> [WHAT THE TASK REQUIRES]: Copy the rows below again word for word, leaving out the pictures.

== SOURCE DATA ==

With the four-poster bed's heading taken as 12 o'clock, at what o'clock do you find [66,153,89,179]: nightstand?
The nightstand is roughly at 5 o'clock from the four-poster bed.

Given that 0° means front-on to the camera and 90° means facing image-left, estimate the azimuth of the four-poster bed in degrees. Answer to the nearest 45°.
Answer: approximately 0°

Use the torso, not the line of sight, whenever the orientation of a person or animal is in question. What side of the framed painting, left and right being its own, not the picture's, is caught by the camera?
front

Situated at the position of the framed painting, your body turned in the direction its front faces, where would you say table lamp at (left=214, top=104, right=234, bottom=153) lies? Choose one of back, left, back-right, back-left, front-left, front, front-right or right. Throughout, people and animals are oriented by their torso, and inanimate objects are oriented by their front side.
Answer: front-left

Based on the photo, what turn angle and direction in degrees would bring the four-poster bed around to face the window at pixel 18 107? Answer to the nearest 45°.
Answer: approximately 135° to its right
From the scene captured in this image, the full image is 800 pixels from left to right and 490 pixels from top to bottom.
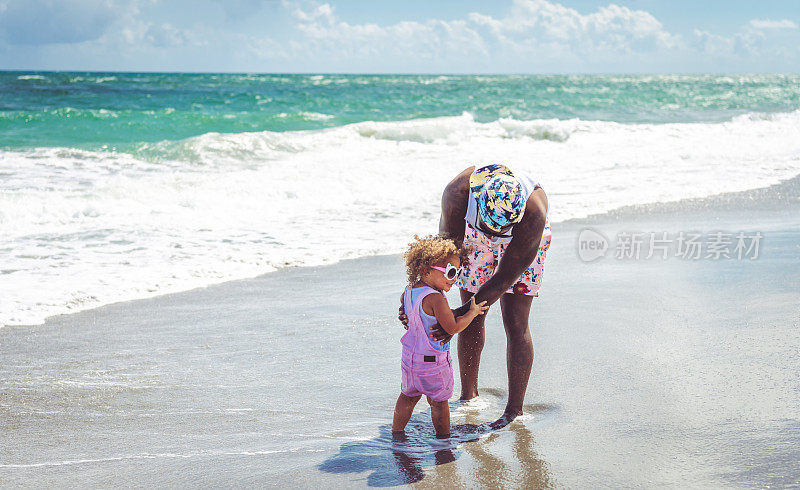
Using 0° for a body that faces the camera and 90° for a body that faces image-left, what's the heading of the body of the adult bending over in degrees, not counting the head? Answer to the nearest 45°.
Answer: approximately 45°

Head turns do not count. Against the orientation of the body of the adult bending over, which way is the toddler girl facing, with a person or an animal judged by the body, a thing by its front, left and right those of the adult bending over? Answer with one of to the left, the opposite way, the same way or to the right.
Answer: the opposite way

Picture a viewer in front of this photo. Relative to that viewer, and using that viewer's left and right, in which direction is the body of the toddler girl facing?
facing away from the viewer and to the right of the viewer

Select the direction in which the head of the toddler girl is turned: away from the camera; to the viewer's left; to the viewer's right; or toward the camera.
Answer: to the viewer's right
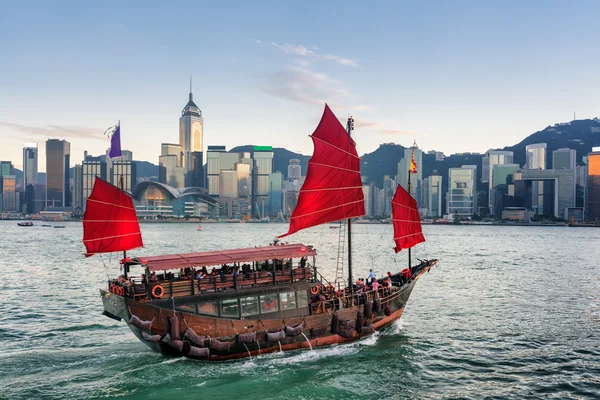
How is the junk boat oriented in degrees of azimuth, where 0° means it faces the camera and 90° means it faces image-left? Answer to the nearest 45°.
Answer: approximately 225°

===

> [EXERCISE OUTPUT]:
With the four-poster bed's heading taken as 12 o'clock, at what o'clock do you find [66,153,89,179]: nightstand?
The nightstand is roughly at 5 o'clock from the four-poster bed.

Given that 0° means front-on to the camera and 90° means facing image-left, estimate the azimuth of the four-poster bed in degrees. Answer to the nearest 45°.
Answer: approximately 0°

Use the torso, not the line of sight, whenever the orientation of a person or animal is in question. What side of the framed painting, left and right being its own, not the picture's, is caught by the camera?
front

Situated at the position of the framed painting, your body turned in the direction its front faces, where would you say table lamp at (left=214, top=104, right=234, bottom=153) lies? Choose one of back, left, back-right, back-left, front-left, front, front-right or right. Throughout, people and animals are oriented by their torso, and inanimate objects are oriented by their front side.
Answer: front-left

Based on the photo, what turn angle and direction in degrees would bring the four-poster bed around to face the window at pixel 18 107? Answer to the nearest 45°.
Answer: approximately 135° to its right
From the scene captured in this image, the full image is 800 pixels from left to right and 490 pixels from top to bottom.
Using 0° for a body that faces the camera and 90° for a body that faces image-left, what's the heading of the body of the adult bending over in degrees, not counting the head? Answer to the nearest 45°.
Answer: approximately 45°

Head turns do not count. Against the orientation of the body of the adult bending over, which way is the toddler girl facing, with a person or an animal judged by the body, a thing by its front, left and right those of the adult bending over? Answer with one of to the left, the opposite way, the same way or to the right.
Answer: the opposite way

Picture a viewer in front of this photo. Relative to that viewer, and using that viewer's left and right, in which direction is the body of the toddler girl facing?
facing away from the viewer and to the right of the viewer

Select the direction in which the head of the toddler girl is turned: away from the camera; to the viewer's left; to the viewer's right; or toward the camera.
Answer: to the viewer's right
How is the junk boat oriented in degrees of azimuth, where 0° means it faces the camera and 90° means it faces image-left? Answer to the nearest 45°.
Answer: approximately 225°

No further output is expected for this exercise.